## AIM OF THE EXERCISE
What you return should match the entries below exactly, only without the images.

## SUPPLIED DATA
+ + + +
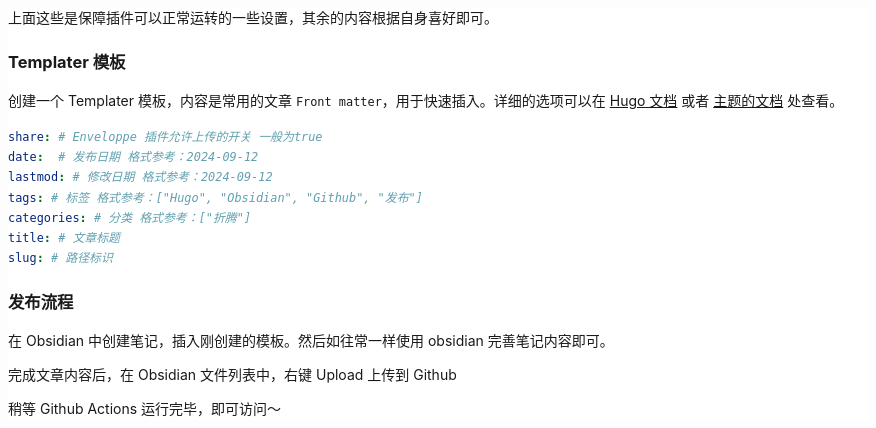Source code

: 上面这些是保障插件可以正常运转的一些设置，其余的内容根据自身喜好即可。

### Templater 模板

创建一个 Templater 模板，内容是常用的文章 `Front matter`，用于快速插入。详细的选项可以在 [Hugo 文档](https://gohugo.io/content-management/front-matter/) 或者 [主题的文档](https://github.com/reuixiy/hugo-theme-meme?tab=readme-ov-file#supported-front-matter) 处查看。

```yml
share: # Enveloppe 插件允许上传的开关 一般为true
date:  # 发布日期 格式参考：2024-09-12
lastmod: # 修改日期 格式参考：2024-09-12
tags: # 标签 格式参考：["Hugo", "Obsidian", "Github", "发布"]
categories: # 分类 格式参考：["折腾"]
title: # 文章标题
slug: # 路径标识
```

### 发布流程

在 Obsidian 中创建笔记，插入刚创建的模板。然后如往常一样使用 obsidian 完善笔记内容即可。

完成文章内容后，在 Obsidian 文件列表中，右键 Upload 上传到 Github

稍等 Github Actions 运行完毕，即可访问～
+ + + +
## REPLY
Source code

: 上面这些是保障插件可以正常运转的一些设置，其余的内容根据自身喜好即可。

### Templater 模板

创建一个 Templater 模板，内容是常用的文章 `Front matter`，用于快速插入。详细的选项可以在 [Hugo 文档](https://gohugo.io/content-management/front-matter/) 或者 [主题的文档](https://github.com/reuixiy/hugo-theme-meme?tab=readme-ov-file#supported-front-matter) 处查看。

```yml
share: # Enveloppe 插件允许上传的开关 一般为true
date:  # 发布日期 格式参考：2024-09-12
lastmod: # 修改日期 格式参考：2024-09-12
tags: # 标签 格式参考：["Hugo", "Obsidian", "Github", "发布"]
categories: # 分类 格式参考：["折腾"]
title: # 文章标题
slug: # 路径标识
```

### 发布流程

在 Obsidian 中创建笔记，插入刚创建的模板。然后如往常一样使用 obsidian 完善笔记内容即可。

完成文章内容后，在 Obsidian 文件列表中，右键 Upload 上传到 Github

稍等 Github Actions 运行完毕，即可访问～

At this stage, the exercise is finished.